* Trecho do texto
Ou seja, a vedação reside no fato de que crédito de carbono não é commodity, justamente porque falta liquidez, disponibilidade imediata e não é independente em relação ao produtor. Com efeito, o crédito de carbono florestal é um bem incorpóreo acessório, que não altera fisicamente o bem principal, sendo direito intangível correlato ao uso da terra, não sendo bens corpóreos padronizados, típico de mercado fungível como as commodities. Assim, a modalidade de contrato permitida é a da venda futura, em que sua validade é condicionada à verificação de resultado obtidos (artigo 43, § 6º, II, Lei Federal 15.042/24), sem definição de preço fixo/determinável.

Definição da natureza jurídica de créditos de carbono

Em contraste com a inequívoca classificação do crédito de carbono florestal como fruto civil, a lei é omissa ao definir a natureza jurídica de créditos de carbono não florestais — como, por exemplo, projetos de energia renovável ou de gestão e descarte de resíduos —, o que demandará regulamentação de norma infralegal para a sua efetiva consolidação.

Por outro lado, a Lei Federal nº 15.042/24 definiu, em seu artigo 14, que os ativos integrantes do SBCE — CRVE e CBE —, assim como os créditos de carbono, são valores mobiliários sujeitos ao regime da Lei Federal nº 6.385/76 (Lei da Comissão de Valores Mobiliários) quando negociados no mercado financeiro e de capitais. Ou seja, todos os ativos negociados no mercado de carbono no Brasil têm natureza jurídica de valor mobiliário, mesmo os créditos de carbono florestal que têm natureza jurídica de fruto civil.

Logo, essa classificação garante maior segurança jurídica, assim como abre caminhos para investimentos nos projetos de geração de créditos de carbono. No caso, o reconhecimento da Comissão de Valores Mobiliários (CVM) como reguladora da negociação dos créditos traz mais transparência ao sistema.

Na prática, a classificação do ativo como valor mobiliário induz a necessidade de que a comercialização destes ativos atenda aos critérios da transparência, rastreabilidade, metodologia clara e integridade. Com isso, a CVM assume a responsabilidade de definir normas e procedimentos para a negociação de créditos de carbono e ativos do SBCE nos mercados financeiro e de capitais, conforme estabelecido nos artigos 15 e 16 da Lei Federal nº 15.042/24.

* Instruções e requisitos
Dê sequência ao texto acima sobre a natureza jurídica dos créditos de carbono, a partir do ponto em que ele se encerra.

* Conteúdo dos dados

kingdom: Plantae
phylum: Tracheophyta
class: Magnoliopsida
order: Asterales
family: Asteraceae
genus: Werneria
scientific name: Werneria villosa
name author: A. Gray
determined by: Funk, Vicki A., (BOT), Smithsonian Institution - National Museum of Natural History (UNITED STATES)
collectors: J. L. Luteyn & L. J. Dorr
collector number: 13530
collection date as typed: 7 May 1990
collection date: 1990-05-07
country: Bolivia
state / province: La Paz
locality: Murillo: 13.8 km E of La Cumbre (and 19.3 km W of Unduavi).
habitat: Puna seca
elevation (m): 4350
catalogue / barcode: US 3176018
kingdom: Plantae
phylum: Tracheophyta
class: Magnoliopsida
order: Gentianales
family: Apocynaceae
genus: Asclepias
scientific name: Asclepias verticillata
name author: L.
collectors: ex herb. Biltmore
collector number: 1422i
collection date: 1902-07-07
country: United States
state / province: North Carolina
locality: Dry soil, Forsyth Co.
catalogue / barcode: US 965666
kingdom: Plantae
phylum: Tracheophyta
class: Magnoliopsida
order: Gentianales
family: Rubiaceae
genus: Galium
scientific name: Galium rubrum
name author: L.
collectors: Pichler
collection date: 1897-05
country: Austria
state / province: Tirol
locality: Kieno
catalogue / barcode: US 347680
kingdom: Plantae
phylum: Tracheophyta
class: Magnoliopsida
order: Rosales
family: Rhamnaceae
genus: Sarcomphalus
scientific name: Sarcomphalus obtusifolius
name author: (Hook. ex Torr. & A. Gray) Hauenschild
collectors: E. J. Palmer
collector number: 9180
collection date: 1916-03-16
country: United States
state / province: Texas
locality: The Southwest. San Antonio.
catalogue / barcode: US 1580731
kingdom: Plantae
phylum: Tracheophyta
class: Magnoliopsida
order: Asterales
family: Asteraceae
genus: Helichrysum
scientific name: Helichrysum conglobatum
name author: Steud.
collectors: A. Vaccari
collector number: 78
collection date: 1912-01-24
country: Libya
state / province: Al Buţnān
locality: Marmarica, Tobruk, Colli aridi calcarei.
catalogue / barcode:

* Resposta à tarefa
Ademais, compete à Comissão determinar a escrituração destes ativos em instituições financeiras e realizar o seu registro de titularidade, ainda que facultativa a competência de estabelecer a obrigatoriedade da escrituração dos ativos. Consequentemente, o caráter facultativo contrasta com os inúmeros riscos inerentes em transações de valores mobiliários, deixando aos emissores a responsabilidade de escriturar tais ativos.

Segurança jurídica do investidor

Portanto, compreende-se que a definição do crédito de carbono florestal como fruto civil pela Lei Federal nº 15.042/2024 foi acertada e adequada ao seu caráter acessório e vinculado à prestação periódica de serviço ambiental realizado pela floresta na captação de carbono. Assim, essa definição fortalece a segurança jurídica do investidor, assegura proteção patrimonial ao titular do imóvel e estabelece diretrizes clara quanto à titularidade e transmissibilidade desses ativos.

Ademais, verifica-se que a regulamentação da lei é necessária. Ao ser classificado como valor mobiliário ao ser negociado no mercado financeiro, impõe-se a necessidade de maior padronização, transparência e rastreabilidade. O crédito de carbono, por exemplo, é gerado e vendido dentro da economia real, ligadas à produção, comercialização e consumo de bens e serviços tangíveis e ainda é preciso trazê-lo ao mercado mobiliário — como ações, contratos futuros, derivativos etc.

Assim, diante da notória lacuna legal sobre os processos de transação desses ativos, o pleno funcionamento do mercado ainda depende de regulamentações complementares — em especial no que se refere aos mecanismos operacionais que permitam a efetiva integração entre os mercados voluntário e regulado, bem como sua adequação ao mercado mobiliário. A responsabilidade por essa regulamentação caberá, em grande parte, à CVM.


[1] Resolução CVM nº 223/2024. 19. O mercado voluntário é aquele em que transações entre as partes interessadas em negociar são efetuadas de forma espontânea, livre de qualquer interferência governamental e motivadas pelo exercício de interesses discricionários entre as partes envolvidas na transação.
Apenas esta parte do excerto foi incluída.